UN says Kashmir comments not official policy

Author: Irwin Arieff
Publication: Reuters
Date: November 1, 2001

UNITED NATIONS, Nov 1 () - The United Nations said on Thursday that a peacekeeping official did not reflect U.N. policy in comments accusing New Delhi and Islamabad of playing "political games" over the disputed region of Kashmir.

Statements by Major General Hermann Loidolt, head of the U.N. Military Observer Group in India and Pakistan (UNMOGIP), "did not reflect the views of the Secretary- General (Kofi Annan)," U.N. spokesman Manoel Almeida e Silva said.

Loidolt "has been reminded of the limits of his responsibilities," the spokesman said, explaining that policy statements by staff had to be cleared in advance with U.N. headquarters.

Loidolt, named to the UNMOGIP post earlier this year, made the comments on Monday.

"All of us are aware of the situation in Kashmir and the games both parties are playing with this tormented country," Loidolt said. "There's no easy solution...and war is absolutely no solution for the issue of Kashmir."

He also said Kashmir's fate would be an "issue for the U.S. to solve."

Foreign Ministry spokeswoman Nirupama Rao called Loidolt's comments "totally unwarranted and uncalled for" and said New Delhi would take up the matter with the United Nations.

The only way to resolve the issue of Kashmir, India's only Muslim-majority state, was through bilateral talks with Pakistan, Rao said, adding that India would accept no third-party intervention.

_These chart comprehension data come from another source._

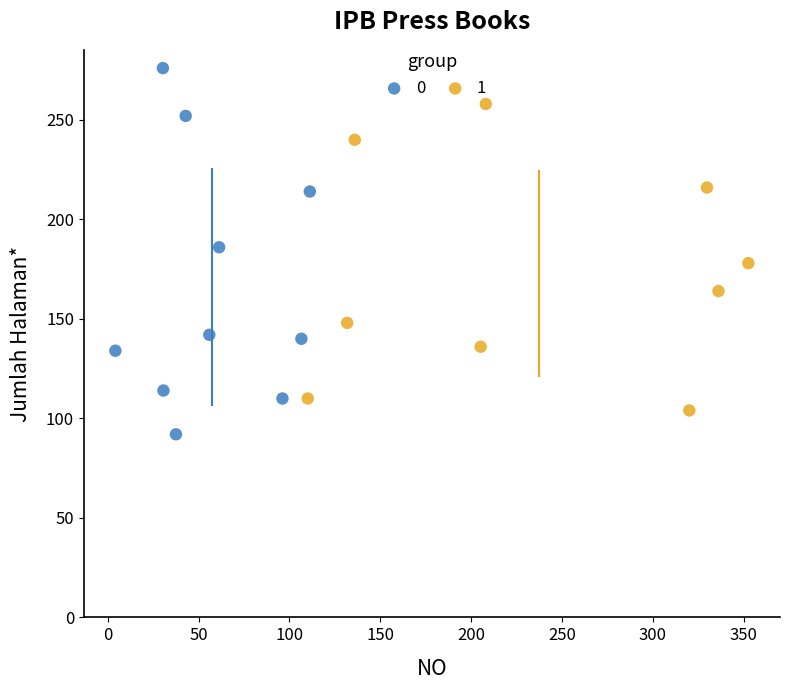

Which series contains the lowest Y value?

0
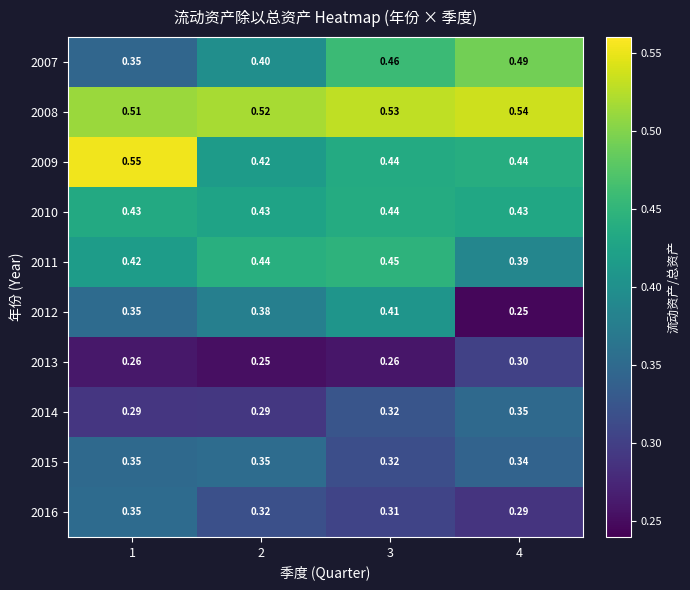

Is the value of 2009 at 2 greater than the value of 2014 at 1?

Yes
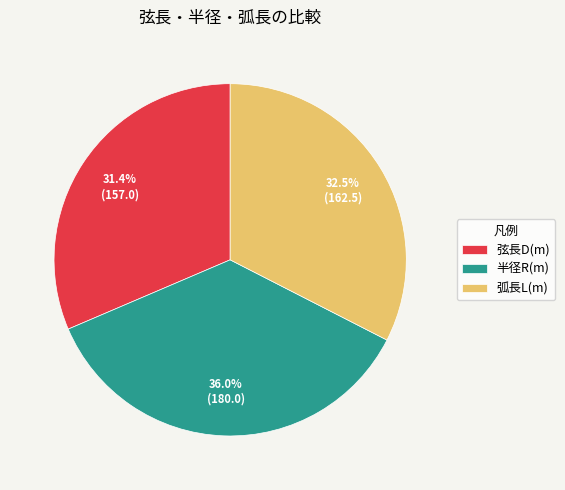

To the nearest percent, what is the average slice percentage?

33%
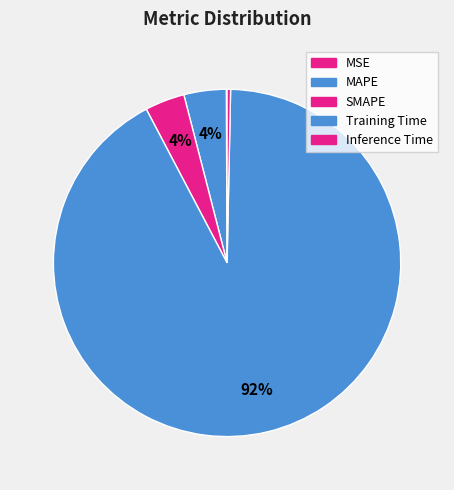

Combined, what portion of the pie is MSE and MAPE?

4.0%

New Delhi claims the whole of Kashmir and has been battling for nearly 12 years to put down a bloody revolt against its rule in Indian-controlled Kashmir.

Indian officials say more than 30,000 people have died in the conflict but separatists put the toll closer to 80,000.

Pakistan, which denies direct involvement in the Kashmir rebellion, says it wants a U.N.-mandated plebiscite to determine the wishes of the Kashmiri people.

India and Pakistan both support the U.S.-led fight against Islamic militants in neighboring Afghanistan but tensions have been mounting between them over guerrilla violence in Kashmir.

UNMOGIP, one of the oldest U.N. missions, monitors a cease-fire line dividing Kashmir between India and Pakistan that was set up in 1949.